> INSTRUKSI ANDA
Sebutkan dua fungsi kemanusiaan yang diemban manusia menurut teks tentang pendidikan Islam.

Home »Unlabelled » Makalah Problematika Pendidikan Islam
Makalah Problematika Pendidikan Islam
Makalah Problematika Pendidikan Islam
BAB I
PENDAHULUAN
A.
Latar
Belakang
Pendidikan dalam Islam merupakan sebuah rangkaian
proses pemberdayaan manusia menuju taklif (kedewasaan), baik secara
akal, mental maupun moral, untuk menjalankan fungsi kemanusiaan yang
diemban-sebagai seorang hamba (abd) dihadapan Khaliq-nya dan
sebagai “pemelihara” (khalifah) pada semesta (Tafsir, 1994). Dengan
demikian, fungsi utama pendidikan adalah mempersiapakn peserta didik (generasi
penerus) dengan kemampuan dan keahlian (skill) yang diperlukan agar
memiliki kemampuan dan kesiapan untuk terjun ke tengah masyarakat (lingkungan),
sebagai tujuan akhir dari pendidikan.
Tujuan akhir pendidikan dalam Islam, sebagai proses
pembentukan diri peserta didik (manusia) agar sesuai dengan fitrah keberadaannya
(al-Attas, 1984). Hal ini meniscayakan adanya kebebasan gerak bagi setiap
elemen dalam dunia pendidikan - terutama peserta didik -- untuk mengembangkan
diri dan potensi yang dimilikinya secara maksimal. Pada masa kejayaan Islam,
pendidikan telah mampu menjalankan perannya sebagai wadah pemberdayaan peserta
didik, namun seiring dengan kemunduran dunia Islam, dunia pendidikan Islam pun
turut mengalami kemunduran. Bahkan dalam paradigma pun terjadi pergeseran dari
paradigma aktif-progresif menjadi pasid-defensif. Akibatnya, pendidikan Islam
mengalami proses 'isolasi diri' dan termarginalkan dari lingkungan di mana ia
berada.
Berjalannya waktu pendidikan Islam tidak lagi sejaya
sejarahnya, pendidikan Islam sekarang mengalami banyak kemunduran karena
beberapa faktor. Pertanyaannya akankah pendidikan Islam saat ini bisa bangkit
dan menyaingi kejayaan sejarahnya? Di makalah inilah penulis ingin mengurai
secara detail masalah-masalah apa yang terjadi di dalam pendidikan Islam saat
ini dan faktor-faktor apa yang mempengaruhi pendidikan Islam hingga mencapai
tingkat kritis seperti sekarang ini.

> DATA YANG DIBERIKAN
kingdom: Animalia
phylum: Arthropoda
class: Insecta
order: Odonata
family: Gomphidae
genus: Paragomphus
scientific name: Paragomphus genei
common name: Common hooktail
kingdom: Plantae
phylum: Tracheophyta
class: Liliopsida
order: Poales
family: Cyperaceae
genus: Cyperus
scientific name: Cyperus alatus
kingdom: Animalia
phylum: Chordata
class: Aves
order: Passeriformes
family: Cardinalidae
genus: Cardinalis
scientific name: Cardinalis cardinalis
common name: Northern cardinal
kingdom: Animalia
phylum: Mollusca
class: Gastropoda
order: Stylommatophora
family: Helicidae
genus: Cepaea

> JAWABAN SOAL INI
Sebagai hamba (abd) di hadapan Khaliq-nya dan sebagai pemelihara (khalifah) pada semesta.